• _Exercise prompt_:
Print every line of the listing below verbatim, leaving out the pictures.

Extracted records
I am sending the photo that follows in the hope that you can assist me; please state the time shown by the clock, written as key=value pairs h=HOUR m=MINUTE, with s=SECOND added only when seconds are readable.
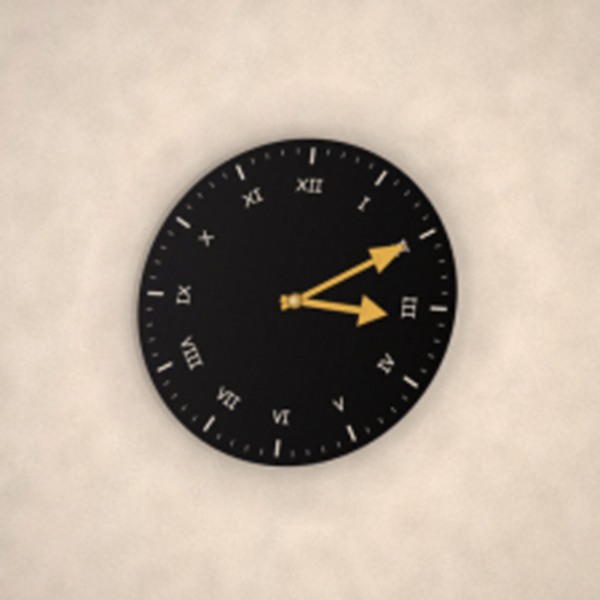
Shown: h=3 m=10
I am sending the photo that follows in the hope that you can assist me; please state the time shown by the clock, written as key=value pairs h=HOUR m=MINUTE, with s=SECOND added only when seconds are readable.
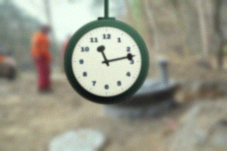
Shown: h=11 m=13
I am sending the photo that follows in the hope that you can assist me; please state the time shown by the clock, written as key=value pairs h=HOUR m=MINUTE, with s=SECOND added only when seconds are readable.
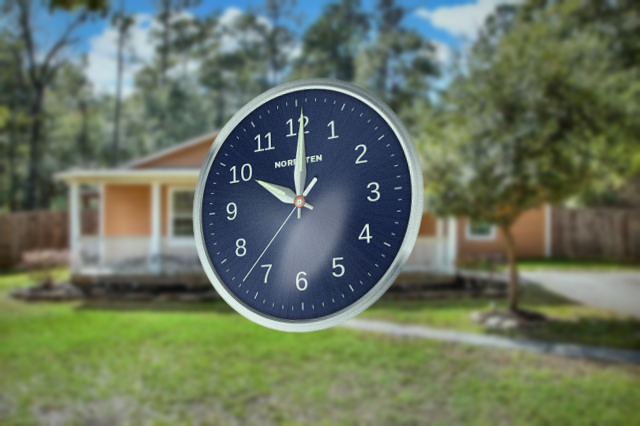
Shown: h=10 m=0 s=37
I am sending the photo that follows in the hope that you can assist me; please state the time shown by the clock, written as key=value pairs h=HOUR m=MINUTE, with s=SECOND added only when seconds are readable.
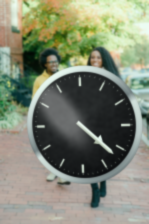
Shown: h=4 m=22
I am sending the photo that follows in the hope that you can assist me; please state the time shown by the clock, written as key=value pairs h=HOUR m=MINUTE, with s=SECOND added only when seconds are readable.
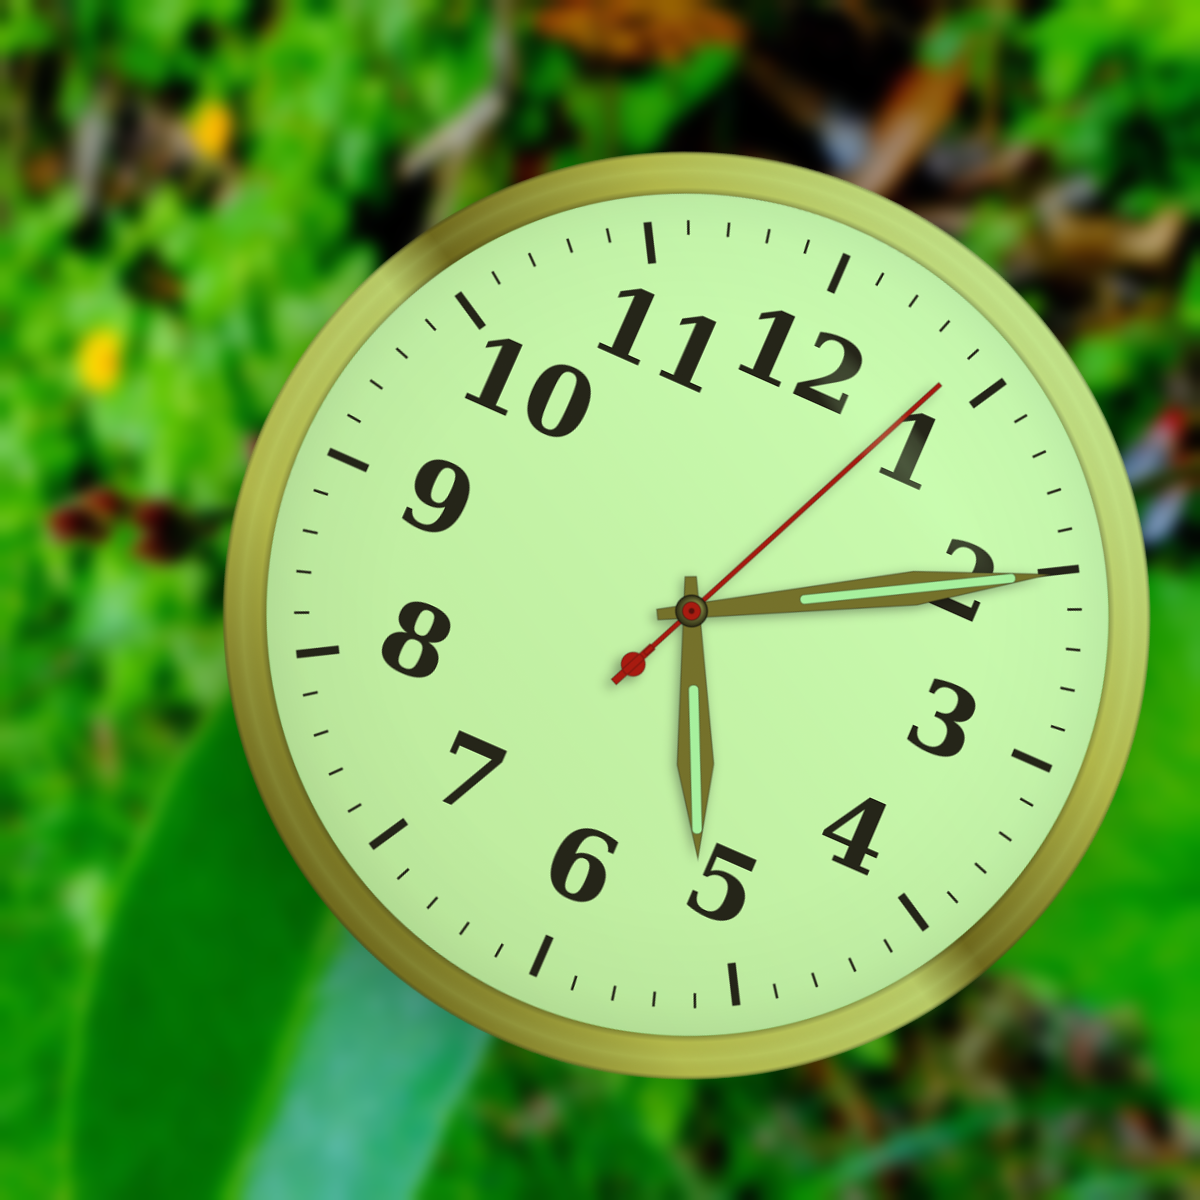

• _Problem solution_:
I am sending the photo that follows in the hope that you can assist me; please state the time shown by the clock, written as key=value pairs h=HOUR m=MINUTE, with s=SECOND added only when seconds are readable.
Shown: h=3 m=10
I am sending the photo that follows in the hope that you can assist me; please state the time shown by the clock, written as key=value pairs h=HOUR m=MINUTE, with s=SECOND added only when seconds are readable.
Shown: h=11 m=13
I am sending the photo that follows in the hope that you can assist me; please state the time shown by the clock, written as key=value pairs h=HOUR m=MINUTE, with s=SECOND added only when seconds are readable.
Shown: h=10 m=0 s=37
I am sending the photo that follows in the hope that you can assist me; please state the time shown by the clock, written as key=value pairs h=HOUR m=MINUTE, with s=SECOND added only when seconds are readable.
Shown: h=4 m=22
I am sending the photo that follows in the hope that you can assist me; please state the time shown by the clock, written as key=value pairs h=HOUR m=MINUTE, with s=SECOND added only when seconds are readable.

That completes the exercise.